Son My, Vietnam - After visiting the Chau O playground site that UniReach constructed two years ago, we spent a few hours at the site of the My Lai massacre outside of Quang Ngai. This was the site of the mass murder conducted by one unit of the US Army on March 16, 1968. Between 347 to 504 unarmed citizens of the town, all of whom were civilians and the majority of women, children (including babies) and elderly were sexually abused, beaten, and tortured.

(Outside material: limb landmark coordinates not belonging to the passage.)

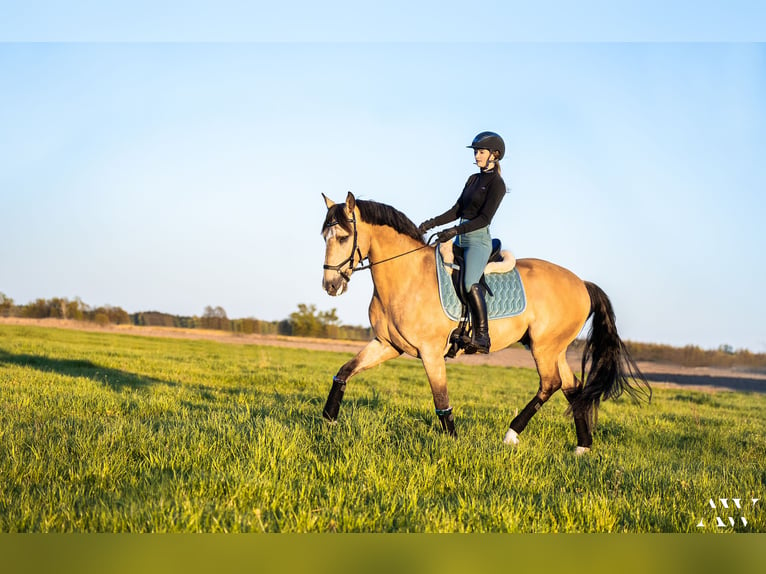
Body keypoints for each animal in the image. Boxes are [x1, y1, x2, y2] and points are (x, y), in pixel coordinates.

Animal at [318, 194, 648, 454]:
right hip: (555, 349)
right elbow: (344, 372)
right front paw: (328, 418)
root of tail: (582, 284)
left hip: (544, 346)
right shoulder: (387, 345)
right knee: (572, 387)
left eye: (344, 237)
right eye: (324, 237)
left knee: (550, 384)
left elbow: (442, 401)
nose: (330, 286)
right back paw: (582, 447)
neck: (407, 276)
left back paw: (511, 434)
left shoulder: (430, 353)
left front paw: (453, 442)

The village was burned and a large number of the dead were piled in mass graves, including a drainage ditch which is a focal point of the site. The US military first congratulated the unit for “outstanding job” claiming that “128 Viet Con and 22 civilians were killed” during a “fierce fire fight”. A year later in March of 1969 a former member of the unit sent a letter detailing the events at My Lai to President Richard M. Nixon, the Pentagon, the State Department, the Joint Chiefs of Staff, and numerous members of Congress.
Eventually, the platoon’s Second Lieutenant William Calley was charged with several counts of premeditated murder in September 1969, and 25 other officers and enlisted men were later charged with related crimes. All the charges were eventually dropped with the exception of Calley who was convicted of life in prison. After President Nixon allowed Calley released from prison pending an appeal, his sentence was adjusted and Lt Calley served 4 ½ months in a military prison. In November or 1969, over a year and a half after the events at My Lai, the American public learned about the massacre and trials through the pages of Time, Life and Newsweek.Learning about these events for the first time, my immediate reaction was to wonder how often these types of atrocities occurred on both sides of the conflict through the war. Although very slanted toward an anti-American sentiment, the memorial was powerful and a true testament to those innocent civilians, ages 1 to 82, who lost there lives on March 16, 1968.